When it was over, they lay in bed, arms around each other, hearts pounding so hard it seemed there was only one, not two. It felt so surreal and Sara was afraid if she let him go, everything she'd felt before would slip away.

"God," sighed Grissom.

"Hmm," Sara said in response. She didn't want to ruin the moment by talking. She snuggled closer to him and Grissom stroked her hair tenderly.

"So tell me," Grissom said, not in the mood for silence, "how did you end up with a name like Sara Sunshine?"

"Oh," Sara said disgustedly. "Who told you about that?"

"One guess."

"Cecilia," they said simultaneously and laughed nervously.

"Sooo, how did you get the name Sara Sunshine?" Grissom pressed.

"How did you get the name Gilbert?" Sara countered. That particular name always made her think of the Johnny Depp movie What's Eating Gilbert Grape? It was highly unlikely that was what Grissom was named for.

"If you must know," Grissom said, reluctantly at first, "my mother named me Gilbert, solely based on the fact that it means noble. For the record, my father hated it. I was supposed to end up a fourth—Bartholomew Tinford Grissom the fourth, to be exact. He was livid that my mother didn't abide by his wishes. Thank God the name will die with him if he hasn't already."

Sara had to agree, Bartholomew Tinford Grissom was a helluva mouthful.

"But my mother, the artist," Grissom continued, "decided her child just had to have his own name, something unique. She found Gilbert in a book one day and a week later, I was so-named."

"That's beautiful," Sara smiled. "Noble." Marry a man with blue eyes, Daphne had said. They're more noble.

"I was named Sunshine because I wipe the clouds from the sky with my smile," she said, "or at least, that's what my dad always told me. 'Sara' is just what I call my professional name. I was named after the house."

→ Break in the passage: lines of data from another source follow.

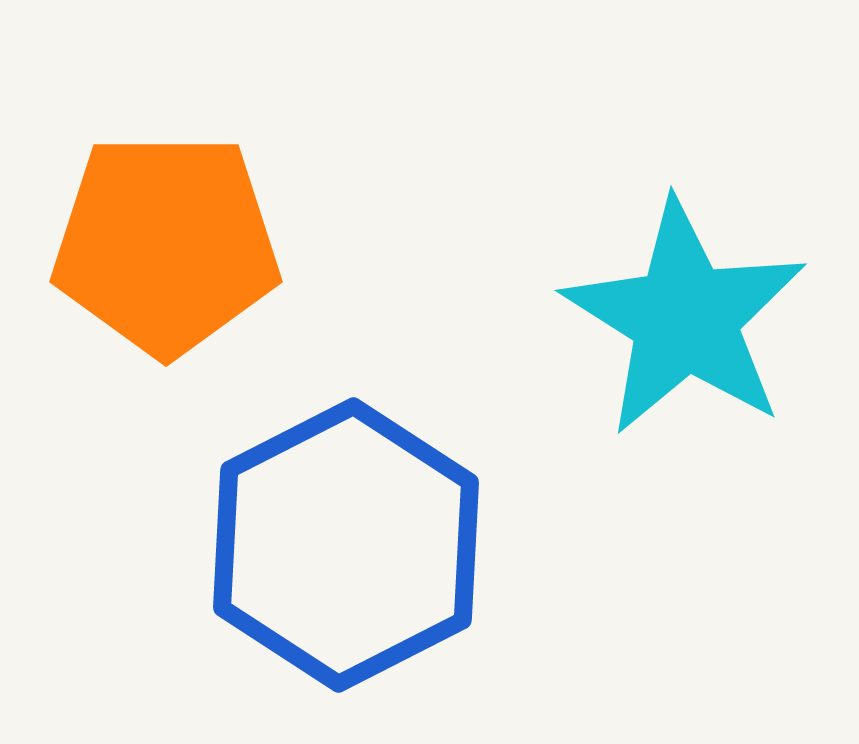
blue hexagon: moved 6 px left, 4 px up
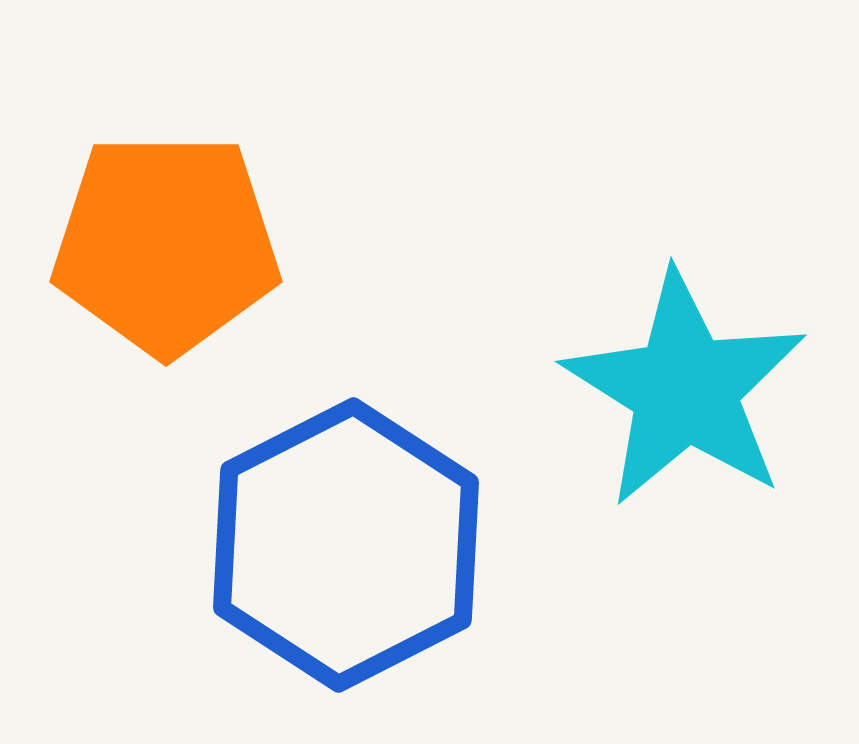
cyan star: moved 71 px down
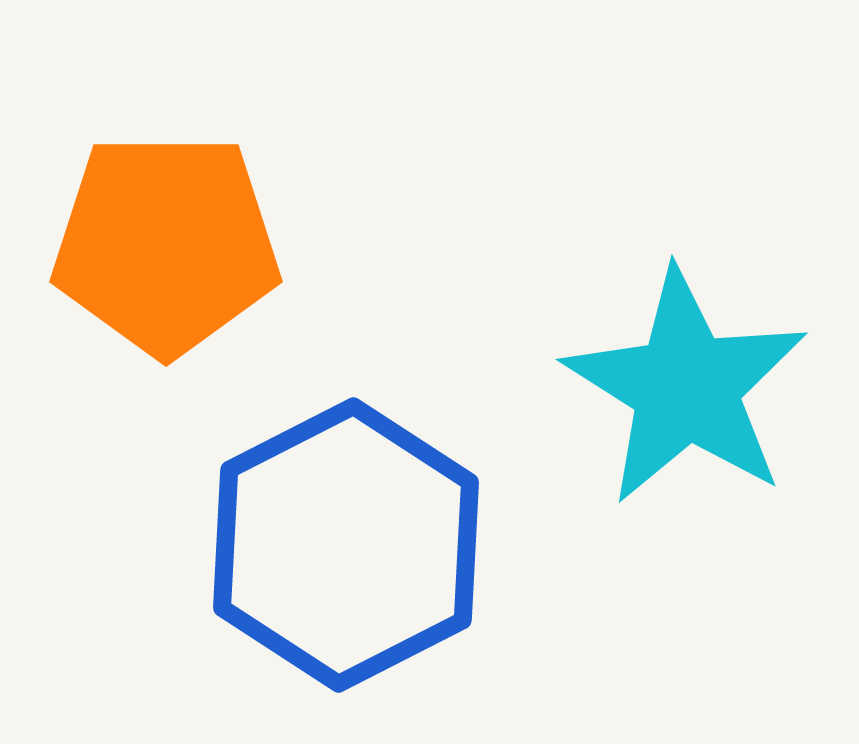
cyan star: moved 1 px right, 2 px up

"Ah, I see. 'Sidle on Down to Sara's Place' wasn't an accident, then."

"That stupid slogan. No, the house was called Sara's Place when my parents bought it. They were trying to think of a new title for it and when I came along, my mom wanted to make my first name Sara."

"You wipe the clouds from the sky with your smile," Grissom repeated. "I don't think I've ever heard a truer statement. When you walked back into my life six years ago...that's the first thing I thought of: a ray of sunshine."

She looked up at him and kissed him. He kissed back. They were treading on dangerous ground now, and they both knew it. The inevitable question hung over their heads: What would happen when they got back to Vegas?

"I should go back to my room," Sara said, pulling away. She shifted beneath the covers and sat up. Just as her feet hit the floor, Grissom's hand snaked up her arm and held her for a few seconds.

"Stay as long as you'd like, Sunshine."